Scientists know the concept works, but they are focused on refining the process to make bioreactors more efficient and economical. Adding the carbon to the corn cobs and wood chips is still experimental for nitrate removal but results so far are encouraging. Researchers also want to evaluate if bioreactors are usable for the removal of other nutrients besides nitrates from drainage water.
“As long as water is passing through some treatment device, we’d also like to remove the phosphorous which can be difficult to capture and hold,” Feyereisen explains. “Phosphorous tends to build up in bioreactors or wetlands. With a big storm or flush, it can be washed out. It’s really hard to come up with a phosphorous sink that removes phosphorous from the system.”
Feyereisen says the next phase of bioreactor research will include discovering how much flow is realistically treatable. Because drainage water often comes in big storms and the flow is so fast, some water bypasses the treatment system. Researchers are still working out how much can be treated and evaluating the cost of that treatment.
System Economics
Every management practice has an economic component. Engineering and installing a bioreactor takes money. During challenging economic times, installing management systems to improve water quality without any compensation is a difficult sell to most farmers. Understanding how much environmental benefit is actualized through a bioreactor can help set a value.
Feyereisen says monitoring equipment will be placed on a bioreactor system already operating near Blue Earth to measure nitrate levels flowing into the system and how much is coming out.
“When it comes to paying people for conservation for things like cover crops, for example, you don’t really know how much improvement you’re getting in that specific case. But when you’re measuring the concentration and load going into a device and out, you know what was removed,” Feyereisen says.
Value-Added Opportunity
Improved drainage water quality may be the primary goal of denitrifying bioreactors, but there is also a value-added component. While most current functioning bioreactors are wood chip-based, some have been modified to include corn cobs in the base media.
Bioreactors require a recharge. The carbon source hosting the microbes only lasts so long and depends upon water flow. Bioreactors must be cleaned out as they can fill with sediment. This process may only be necessary about every 10 years, but it provides the optimal time to introduce corn cobs to the process.
“I’m excited to see how well corn cobs have performed in the bioreactors,” Doering says. “Farmers produce corn cobs and the technology is there to collect cobs.

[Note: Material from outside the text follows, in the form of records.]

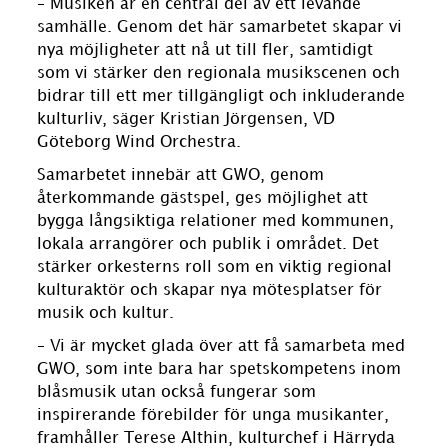
– Musiken är en central del av ett levande
samhälle. Genom det här samarbetet skapar vi
nya möjligheter att nå ut till fler, samtidigt
som vi stärker den regionala musikscenen och
bidrar till ett mer tillgängligt och inkluderande
kulturliv, säger Kristian Jörgensen, VD
Göteborg Wind Orchestra.
Samarbetet innebär att GWO, genom
återkommande gästspel, ges möjlighet att
bygga långsiktiga relationer med kommunen,
lokala arrangörer och publik i området. Det
stärker orkesterns roll som en viktig regional
kulturaktör och skapar nya mötesplatser för
musik och kultur.
– Vi är mycket glada över att få samarbeta med
GWO, som inte bara har spetskompetens inom
blåsmusik utan också fungerar som
inspirerande förebilder för unga musikanter,
framhåller Terese Althin, kulturchef i Härryda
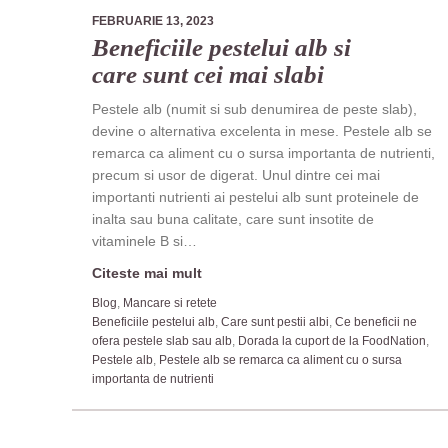
FEBRUARIE 13, 2023
Beneficiile pestelui alb si
care sunt cei mai slabi
Pestele alb (numit si sub denumirea de peste slab),
devine o alternativa excelenta in mese. Pestele alb se
remarca ca aliment cu o sursa importanta de nutrienti,
precum si usor de digerat. Unul dintre cei mai
importanti nutrienti ai pestelui alb sunt proteinele de
inalta sau buna calitate, care sunt insotite de
vitaminele B si…
Citeste mai mult
Blog
,
Mancare si retete
Beneficiile pestelui alb
,
Care sunt pestii albi
,
Ce beneficii ne
ofera pestele slab sau alb
,
Dorada la cuport de la FoodNation
,
Pestele alb
,
Pestele alb se remarca ca aliment cu o sursa
importanta de nutrienti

When bioreactors have to be cleaned, remaining nutrients can be land applied as fertilizer. So not only can the cobs help improve water quality, they can also help replenish the soil. All while utilizing a farmer’s product.”
Next Steps
Feyereisen and Strock know the bioreaction process works for converting nitrates to nitrogen gas, but it needs to make sense economically, so research continues.
“Our goal is to take one more step,” Strock says. “We’re building on what we’ve learned.”
“AURI is funding research that helps advance the technology so that it’s more economical for farmers,” adds Becky Philipp, AURI project manager. “The research also continues to be applied and built upon stretching the value of the funding further yet.”
It will likely take some time and refinement before producers rely heavily upon bioreactors for nutrient removal. However, the potential is too good to ignore.
“Water quality issues are not going away,” Doering says. “If we can use agricultural byproducts and residues to help solve another agricultural issue, that would be a huge win.”